Goal of the exercise
Please copy each line of the data that includes the string "given".

# # #

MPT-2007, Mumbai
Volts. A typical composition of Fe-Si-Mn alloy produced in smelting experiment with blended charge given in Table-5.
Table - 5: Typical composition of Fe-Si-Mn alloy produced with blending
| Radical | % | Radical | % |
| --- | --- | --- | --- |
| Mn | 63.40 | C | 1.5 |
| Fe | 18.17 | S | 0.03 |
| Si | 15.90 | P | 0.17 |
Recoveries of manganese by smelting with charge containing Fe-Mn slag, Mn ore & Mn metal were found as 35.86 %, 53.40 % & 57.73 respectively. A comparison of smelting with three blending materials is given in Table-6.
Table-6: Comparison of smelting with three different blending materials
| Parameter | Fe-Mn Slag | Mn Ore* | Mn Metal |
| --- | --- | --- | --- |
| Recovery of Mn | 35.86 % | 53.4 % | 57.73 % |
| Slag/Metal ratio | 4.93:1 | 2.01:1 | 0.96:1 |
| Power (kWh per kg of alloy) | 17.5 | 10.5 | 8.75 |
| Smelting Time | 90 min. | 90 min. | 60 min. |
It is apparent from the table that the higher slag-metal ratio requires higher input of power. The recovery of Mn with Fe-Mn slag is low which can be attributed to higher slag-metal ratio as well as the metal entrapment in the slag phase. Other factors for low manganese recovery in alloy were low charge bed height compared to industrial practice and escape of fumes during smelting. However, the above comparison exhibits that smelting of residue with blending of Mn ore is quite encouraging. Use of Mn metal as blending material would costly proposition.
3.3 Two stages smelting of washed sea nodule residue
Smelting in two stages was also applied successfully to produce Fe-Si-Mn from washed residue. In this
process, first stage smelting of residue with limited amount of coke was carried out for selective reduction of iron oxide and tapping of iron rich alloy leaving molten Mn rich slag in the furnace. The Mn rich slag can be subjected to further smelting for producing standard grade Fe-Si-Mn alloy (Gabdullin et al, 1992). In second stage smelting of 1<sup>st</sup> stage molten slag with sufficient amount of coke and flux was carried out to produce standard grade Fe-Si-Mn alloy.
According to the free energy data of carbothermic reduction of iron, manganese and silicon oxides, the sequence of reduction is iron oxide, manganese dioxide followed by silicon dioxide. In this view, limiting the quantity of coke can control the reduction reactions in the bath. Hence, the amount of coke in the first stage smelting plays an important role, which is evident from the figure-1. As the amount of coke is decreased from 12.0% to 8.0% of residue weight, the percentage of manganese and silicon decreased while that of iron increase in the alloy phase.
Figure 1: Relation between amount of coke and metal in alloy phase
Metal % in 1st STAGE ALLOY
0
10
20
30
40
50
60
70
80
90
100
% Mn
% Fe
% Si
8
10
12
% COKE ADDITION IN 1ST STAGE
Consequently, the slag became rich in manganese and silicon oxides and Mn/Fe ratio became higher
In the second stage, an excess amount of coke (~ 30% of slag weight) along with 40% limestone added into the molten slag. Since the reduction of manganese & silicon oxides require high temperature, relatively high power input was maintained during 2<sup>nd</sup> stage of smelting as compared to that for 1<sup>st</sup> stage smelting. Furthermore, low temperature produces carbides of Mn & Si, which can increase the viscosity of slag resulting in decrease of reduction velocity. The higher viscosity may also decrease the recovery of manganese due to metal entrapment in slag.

# # #

Solved exercise
Volts. A typical composition of Fe-Si-Mn alloy produced in smelting experiment with blended charge given in Table-5.
Recoveries of manganese by smelting with charge containing Fe-Mn slag, Mn ore & Mn metal were found as 35.86 %, 53.40 % & 57.73 respectively. A comparison of smelting with three blending materials is given in Table-6.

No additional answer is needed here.